TensorWave is headquartered in Las Vegas, an unusual choice for a cloud infrastructure startup, but Horton believed the city had potential. "We thought that Vegas had the potential to become a thriving technology and startup ecosystem," he said. According to Dealroom.co data, Las Vegas is home to just over 600 startups employing more than 11,000 people, which attracted over $4 billion in investments in 2022. Energy costs and overhead are lower in Vegas than in many major U.S. cities. Both Tomasik and Tatarchuk have deep ties to the city's VC community: Tomasik was previously a GP at Vegas-based seed fund 1864 Fund and now works with StartUp Vegas and Vegas Tech Ventures, while Tatarchuk is an angel investor at Fruition Lab, a Vegas incubator. These connections helped bootstrap TensorWave into becoming one of the first clouds to market with AMD Instinct MI300X instances for AI workloads.

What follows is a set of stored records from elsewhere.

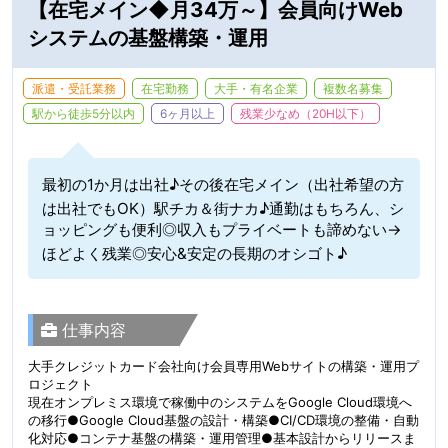
【在宅メイン◆月34万～】会員向けWeb
システムの基盤構築・運用
派遣・受託業務
在宅勤務
大手・有名企業
複数名募集
駅から徒歩5分以内
6ヶ月以上
残業少なめ（20H以下）
最初の1か月は出社♪その後在宅メイン（出社希望の方
は出社でもOK）駅チカ＆街ナカ♪通勤はもちろん、シ
ョッピングも便利◎収入もプライベートも諦めない→
ほどよく残業◎安心&安定の長期のオシゴト♪
仕事内容
大手クレジットカード会社向け会員専用Webサイトの構築・運用プ
ロジェクト
現在オンプレミス環境で稼働中のシステムをGoogle Cloud環境へ
の移行●Google Cloud基盤の設計・構築●CI/CD環境の整備・自動
化対応●コンテナ基盤の構築・運用管理●基本設計からリリースま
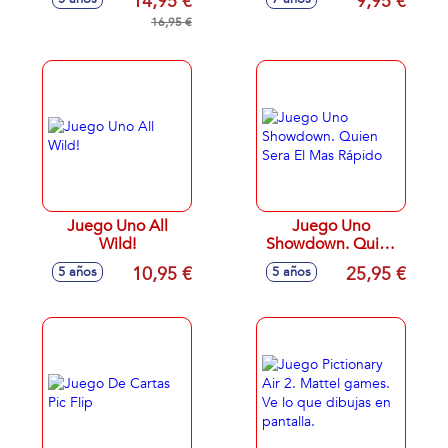
14,95 €
9,95 €
Agua
16,95 €
Juego Uno All
Juego Uno
Wild!
Showdown. Quien
Sera El Mas Rápido
10,95 €
25,95 €
5 años
5 años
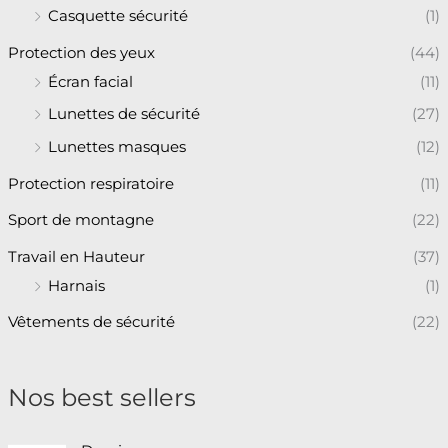
Casquette sécurité
(1)
Protection des yeux
(44)
Écran facial
(11)
Lunettes de sécurité
(27)
Lunettes masques
(12)
Protection respiratoire
(11)
Sport de montagne
(22)
Travail en Hauteur
(37)
Harnais
(1)
Vêtements de sécurité
(22)
Nos best sellers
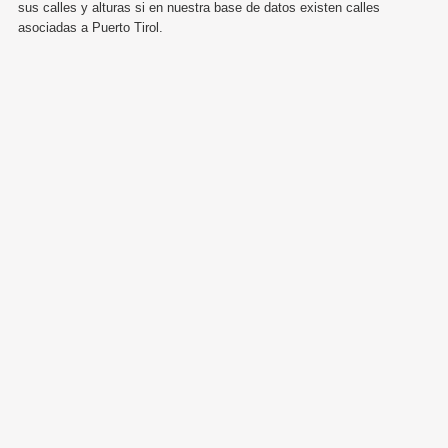
sus calles y alturas si en nuestra base de datos existen calles
asociadas a Puerto Tirol.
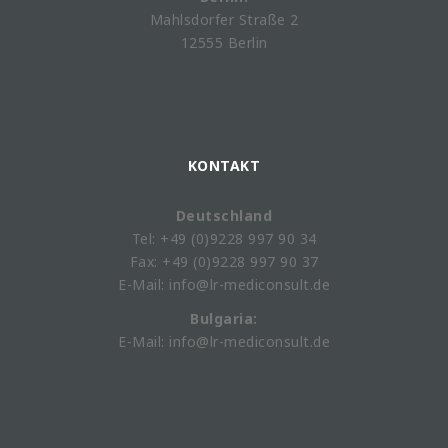
Mahlsdorfer Straße 2
12555 Berlin
KONTAKT
Deutschland
Tel: +49 (0)9228 997 90 34
Fax: +49 (0)9228 997 90 37
E-Mail: info@lr-mediconsult.de
Bulgaria:
E-Mail: info@lr-mediconsult.de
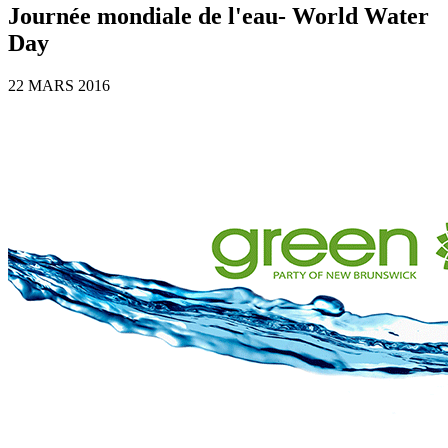
Journée mondiale de l'eau- World Water
Day
22 MARS 2016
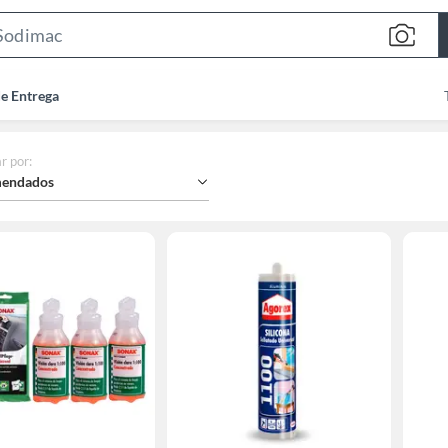
Search
Bar
de Entrega
r por
:
endados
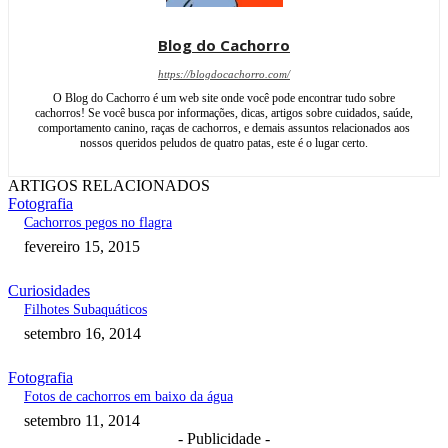
Blog do Cachorro
https://blogdocachorro.com/
O Blog do Cachorro é um web site onde você pode encontrar tudo sobre
cachorros! Se você busca por informações, dicas, artigos sobre cuidados, saúde,
comportamento canino, raças de cachorros, e demais assuntos relacionados aos
nossos queridos peludos de quatro patas, este é o lugar certo.
ARTIGOS RELACIONADOS
Fotografia
Cachorros pegos no flagra
fevereiro 15, 2015
Curiosidades
Filhotes Subaquáticos
setembro 16, 2014
Fotografia
Fotos de cachorros em baixo da água
setembro 11, 2014
- Publicidade -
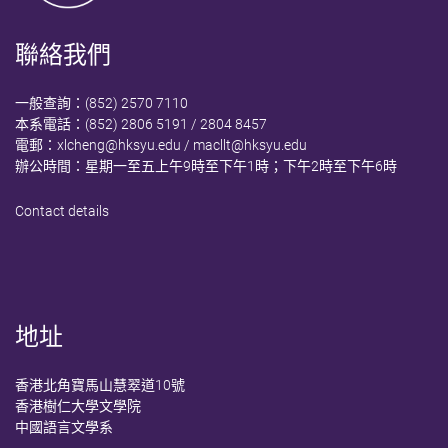
聯絡我們
一般查詢：(852) 2570 7110
本系電話：(852) 2806 5191 / 2804 8457
電郵：
xlcheng@hksyu.edu
/
macllt@hksyu.edu
辦公時間：星期一至五上午9時至下午1時；下午2時至下午6時
Contact details
地址
香港北角寶馬山慧翠道10號
香港樹仁大學文學院
中國語言文學系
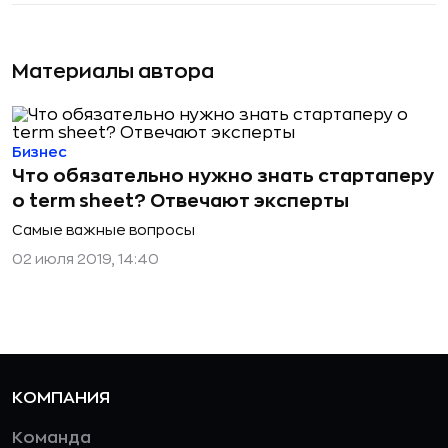
Материалы автора
Бизнес
Что обязательно нужно знать стартаперу
о term sheet? Отвечают эксперты
Самые важные вопросы
02 июля 2019, 14:40
КОМПАНИЯ
Команда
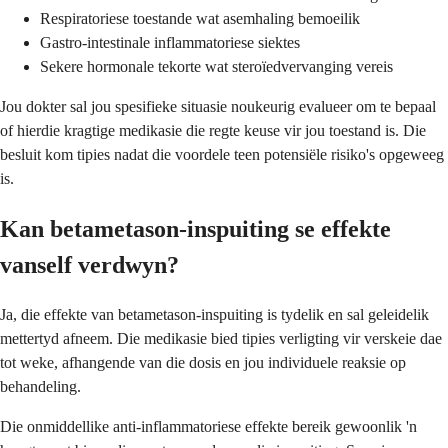
Respiratoriese toestande wat asemhaling bemoeilik
Gastro-intestinale inflammatoriese siektes
Sekere hormonale tekorte wat steroïedvervanging vereis
Jou dokter sal jou spesifieke situasie noukeurig evalueer om te bepaal
of hierdie kragtige medikasie die regte keuse vir jou toestand is. Die
besluit kom tipies nadat die voordele teen potensiële risiko's opgeweeg
is.
Kan betametason-inspuiting se effekte
vanself verdwyn?
Ja, die effekte van betametason-inspuiting is tydelik en sal geleidelik
mettertyd afneem. Die medikasie bied tipies verligting vir verskeie dae
tot weke, afhangende van die dosis en jou individuele reaksie op
behandeling.
Die onmiddellike anti-inflammatoriese effekte bereik gewoonlik 'n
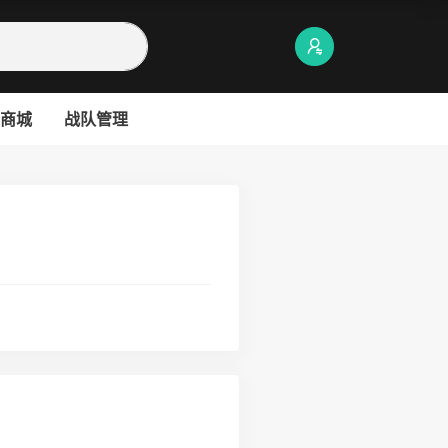
商城
战队管理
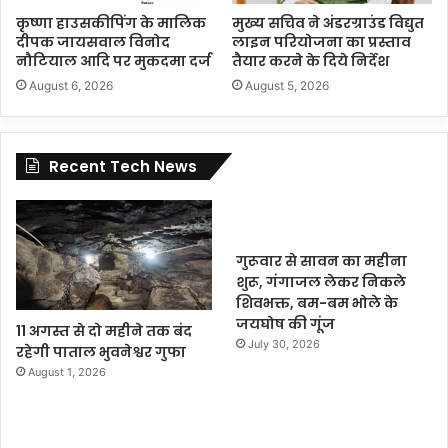
कृष्णा हाउसकीपिंग के मालिक
मुख्य सचिव ने अंडरग्राउंड विद्युत
दीपक जायसवाल विनोद
लाइन परियोजना का प्रस्ताव
नौटियाल आदि पर मुकदमा दर्ज
तैयार करने के दिये निर्देश
August 6, 2026
August 5, 2026
Recent Tech News
गुरूवार से सावन का महीना
शुरू, गंगाजल लेकर निकले
शिवभक्त, बम-बम भोले के
जयघोष की गूंज
11 अगस्त से दो महीने तक बंद
July 30, 2026
रहेगी पाताल भुवनेश्वर गुफा
August 1, 2026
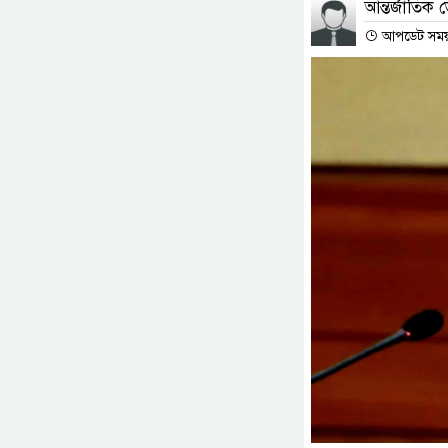
আন্তর্জাতিক ডে
আপডেট সময় : 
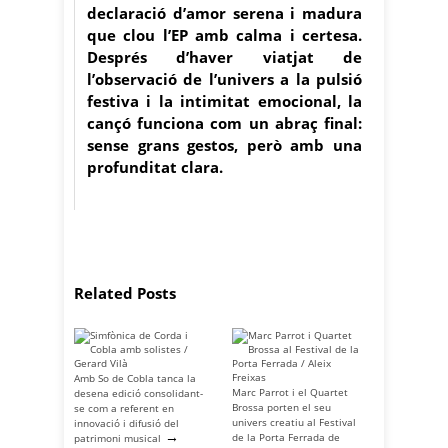
declaració d’amor serena i madura
que clou l’EP amb calma i certesa.
Després d’haver viatjat de
l’observació de l’univers a la pulsió
festiva i la intimitat emocional, la
cançó funciona com un abraç final:
sense grans gestos, però amb una
profunditat clara.
Related Posts
Amb So de Cobla tanca la
Marc Parrot i el Quartet
desena edició consolidant-
Brossa porten el seu
se com a referent en
univers creatiu al Festival
innovació i difusió del
→
de la Porta Ferrada de
patrimoni musical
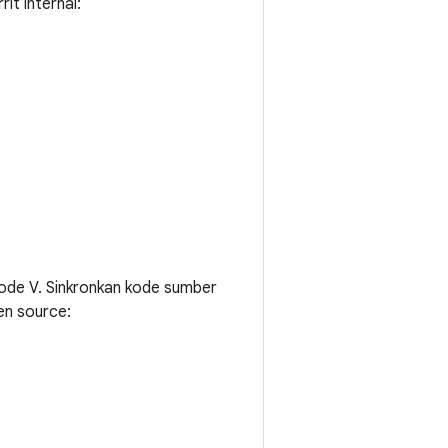
it internal:
kode V. Sinkronkan kode sumber
en source:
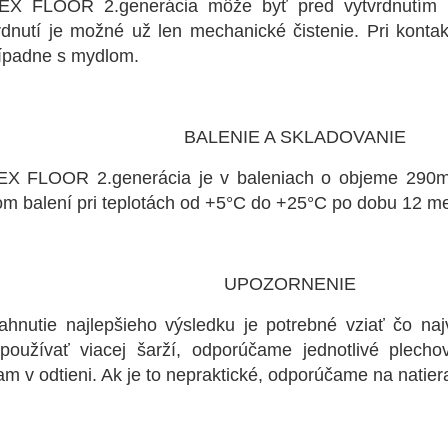
EX FLOOR 2.generácia môže byť pred vytvrdnutím č
rdnutí je možné už len mechanické čistenie. Pri kont
rípadne s mydlom.
LENIE A SKLADOVANIE
X FLOOR 2.generácia je v baleniach o objeme 290ml,
m balení pri teplotách od +5°C do +25°C po dobu 12 m
POZORNENIE
ahnutie najlepšieho výsledku je potrebné vziať čo naj
používať viacej šarží, odporúčame jednotlivé plech
m v odtieni. Ak je to nepraktické, odporúčame na natie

TensorWave delivers setups with dedicated storage and high-speed interconnects upon request, renting GPU capacity by the hour while requiring a minimum six-month contract. "In the cloud space as whole, we are in good company," Horton said. "We see ourselves as complementary, offering additional AI-specific compute at competitive price-to-performance." The market for startups building low-cost, on-demand GPU-powered clouds is booming. CoreWeave recently raised $1.1 billion in new funds and $7.5 billion in debt while signing a multi-billion-dollar capacity deal with Microsoft. Lambda Labs secured a special purpose financing vehicle of up to $500 million in early April and is reportedly seeking an additional $800 million. The nonprofit Voltage Park, backed by crypto billionaire Jed McCaleb, announced last October it is investing $500 million in GPU-backed data centers. Together AI landed $106 million in a Salesforce-led round in March.
On pricing, Horton notes that the MI300X is significantly cheaper than Nvidia's most popular GPU for AI workloads, the H100, allowing TensorWave to pass savings on to customers. To beat the more competitive H100 plans, TensorWave's pricing would need to come under approximately $2.50 per hour—a challenging but not inconceivable feat.